Work order = Report only the number of lines in the data below that contain the word "איזאו".
# # # # #
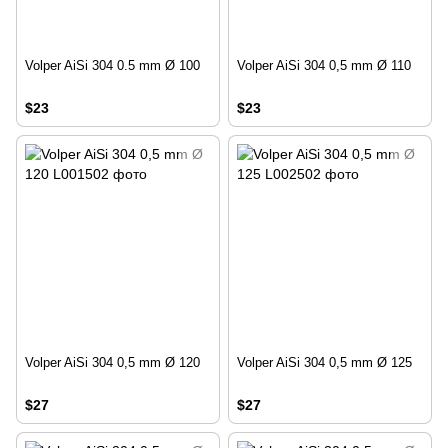
Volper AiSi 304 0.5 mm Ø 100
Volper AiSi 304 0,5 mm Ø 110
$23
$23
Volper AiSi 304 0,5 mm Ø 120
Volper AiSi 304 0,5 mm Ø 125
$27
$27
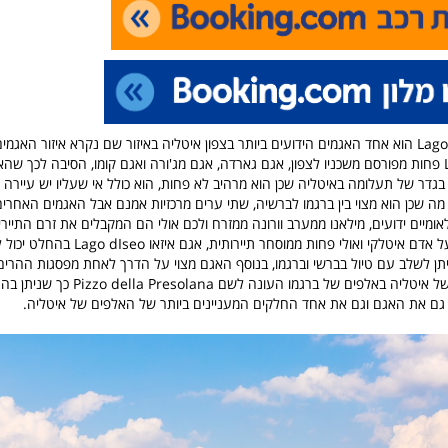
אגם איזאו Lago dIseo הוא אחד האגמים הידועים ביותר בצפון איטליה באיזור שם נקרא איזור ה
איזאו Lago dIseo פחות מפורסם משכניו לצפון, אגם גארדה, אגם מג'ורה ואגם קומו, הסיבה לכך 
גדר של תעלומה באיטליה שכן הוא מרהיב לא פחות, הוא כולל אי שעליו יש עיירה 
מה שכן הוא מצוי בין ברגמו לברשיה, שתי ערים מרכזיות אמנם אבל האגמים האחרים
אומיים ידועים, מילאנו ממערב וורונה ממזרח ולכם אולי הם המקבלים את זרם התיירים
אבל אם בא לכם על אדם איטלקי ואולי פחות ממוסחר תיירות
יתן לשלב עם טיול בברשי וברגמו, בנוסף האגם מצוי על הדרך לאחת מפסגות ההרים
והמרהיבות ביותר של איטליה באלפים של ברגמו העונה 
 גם את האגם וגם את אחד החלקים המעניינים ביותר של האלפים של איטליה.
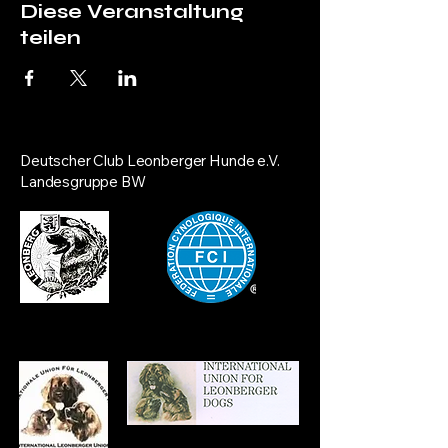
Diese Veranstaltung
teilen
Deutscher Club Leonberger Hunde e.V.
Landesgruppe BW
# # # # #
Task output = 2